A
Bloody Mess Spike
Lee delivers a blunt blow to the head by
JASON BLAIR
MIRACLE
AT ST. ANNA: Written by James McBride. Directed by Spike Lee. Cinematography,
Matthew Libatique. Music, Terence Blanchard. Starring Michael Ealy,
Derek Luke, Omar Miller and Laz Alonso. Walt Disney Pictures, 2008.
R. 160 minutes.
These
soldiers rescued the boy, but they couldn’t rescue the movie
War movies, said Vincent Canby, automatically celebrate everything
they touch. I’m afraid the same is true for Miracle at St. Anna,
although not in the way Canby meant. Apart from When the Levees
Broke, a true story so distressing it’s beyond embellishment,
Spike Lee wouldn’t know restraint if he slammed into it with a full
head of steam. That’s fitting, because the train wreck that is Miracle
at St. Anna celebrates everything wrong with today’s films,
but in particular Spike Lee films: stories that shun, rather than
celebrate, complexity; characters that are more smear than shape;
and in general an easy preference for the visceral and grotesque.
For me there is great sadness in this. That is because Miracle
at St. Anna is not Bamboozled or She Hate Me,
two examples of how far the once-great filmmaker Lee has fallen.
Rather it is because the St. Anna massacre deserves a careful, proper
telling but instead gets a blunt and careless treatment that film
students — the only ones who will be watching this film in perpetuity,
precisely because they are required to — will recall as an overwrought
Great Opportunity Lost.
Miracle at St. Anna concerns four “Buffalo” or black soldiers
who, as the only survivors of their division, wander deep inside
enemy lines during World War II. (The film is unclear how, or even
when, they manage to do this.) The four men fall into easy stereotypes:
the fallen preacher, Bishop (Michael Ealy); the quiet sharpshooter,
Hector (Laz Alonso); the morally upright captain, Stamps (Derek
Luke); and the gentle giant, Train (Omar Miller). Train discovers
an Italian boy who thereafter clings to his side. The boy may or
may not possess an ability to communicate with the dead. (On this,
again, the film is unclear.) While holed up in a tiny village, two
of the men fight over the beautiful Renata (Valentina Cervi), whose
husband fights in the Italian resistance — a ragtag band that eventually
returns to the village with the German army on their heels. A firefight
ensues. People die. It’s all pretty grim. I forgot it almost immediately.

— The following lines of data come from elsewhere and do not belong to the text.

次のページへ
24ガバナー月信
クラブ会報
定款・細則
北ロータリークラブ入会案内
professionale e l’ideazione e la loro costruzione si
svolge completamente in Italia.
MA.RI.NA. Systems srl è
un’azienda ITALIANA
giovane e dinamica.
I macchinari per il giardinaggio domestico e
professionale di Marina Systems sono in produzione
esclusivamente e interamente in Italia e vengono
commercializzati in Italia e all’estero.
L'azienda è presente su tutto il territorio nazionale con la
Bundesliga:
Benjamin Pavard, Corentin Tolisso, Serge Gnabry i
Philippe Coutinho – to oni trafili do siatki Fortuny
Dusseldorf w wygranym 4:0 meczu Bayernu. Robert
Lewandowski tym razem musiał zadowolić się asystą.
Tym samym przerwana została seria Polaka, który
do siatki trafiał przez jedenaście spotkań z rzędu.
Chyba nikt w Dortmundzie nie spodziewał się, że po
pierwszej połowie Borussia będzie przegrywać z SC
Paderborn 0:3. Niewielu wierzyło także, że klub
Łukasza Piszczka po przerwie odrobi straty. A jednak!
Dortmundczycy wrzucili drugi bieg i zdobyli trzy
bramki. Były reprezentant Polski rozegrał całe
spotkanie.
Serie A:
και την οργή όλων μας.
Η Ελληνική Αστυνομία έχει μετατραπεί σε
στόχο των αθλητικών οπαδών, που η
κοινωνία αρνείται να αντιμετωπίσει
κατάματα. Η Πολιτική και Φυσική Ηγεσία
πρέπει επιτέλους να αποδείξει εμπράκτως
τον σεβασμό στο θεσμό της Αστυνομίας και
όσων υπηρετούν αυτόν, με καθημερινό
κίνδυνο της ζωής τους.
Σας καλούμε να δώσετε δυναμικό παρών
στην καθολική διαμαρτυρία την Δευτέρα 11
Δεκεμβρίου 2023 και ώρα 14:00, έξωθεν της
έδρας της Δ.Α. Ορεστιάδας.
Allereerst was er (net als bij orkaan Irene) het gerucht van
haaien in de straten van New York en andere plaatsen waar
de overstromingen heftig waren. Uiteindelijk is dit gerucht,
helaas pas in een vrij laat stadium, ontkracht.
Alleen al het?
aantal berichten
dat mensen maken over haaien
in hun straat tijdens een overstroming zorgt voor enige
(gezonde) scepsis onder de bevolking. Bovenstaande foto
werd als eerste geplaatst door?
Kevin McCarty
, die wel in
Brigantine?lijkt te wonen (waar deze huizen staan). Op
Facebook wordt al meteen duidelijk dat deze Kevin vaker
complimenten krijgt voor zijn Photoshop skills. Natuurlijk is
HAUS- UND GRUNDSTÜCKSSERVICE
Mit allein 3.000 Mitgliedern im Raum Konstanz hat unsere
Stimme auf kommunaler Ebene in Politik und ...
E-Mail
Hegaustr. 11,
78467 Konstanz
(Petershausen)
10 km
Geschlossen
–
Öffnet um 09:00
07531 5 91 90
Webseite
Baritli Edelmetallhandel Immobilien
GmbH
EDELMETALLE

Widely criticized for being too long, Miracle at St. Anna
is far too wide. It incorporates, by my count, one useless MacGuffin,
two needless subplots and scores of forgettable characters. The
actors are game but roughed up by a screenplay that bulldozes through
every scene. The script is a total failure, but there’s Lee at every
turn, polishing the turd too brightly, attacking the story with
a misplaced vigor that completely sacrifices sense or emotion. Severed
limbs are lingered over, rather than glanced upon. Title cards,
the little textual cues indicating time and location, come in sets
of twos and threes, like a stranger who gives you directions but
won’t shut up. The dialogue is atrocious; were not the subject matter
sacred, it would be parodied throughout the world. The film actually
contains the line “He’s as clean as the Board of Health,” a proclamation
as old as Rasputin and every bit as funny. The film is peppered
with era-specific wiseguy speak along the lines of this gem, delivered
from John Turturro to Joseph Gordon-Leavitt: “All I can give you
is an empty feeling, kid.” Gulp. Does that come with a migraine?
Miracle at St. Anna even feels out of step with its Terence
Blanchard score, a severe and noisome elegy that actually interferes
with the film — or vice versa. The failure of Miracle at St.
Anna is tragic, for the story the “greatest generation” has
been writing for itself often omits the contribution of African-American
soldiers. Redressing that omission is left to a film other than
Miracle at St. Anna, which is extraordinary only in that
it manages to be both predictable and confusing at once.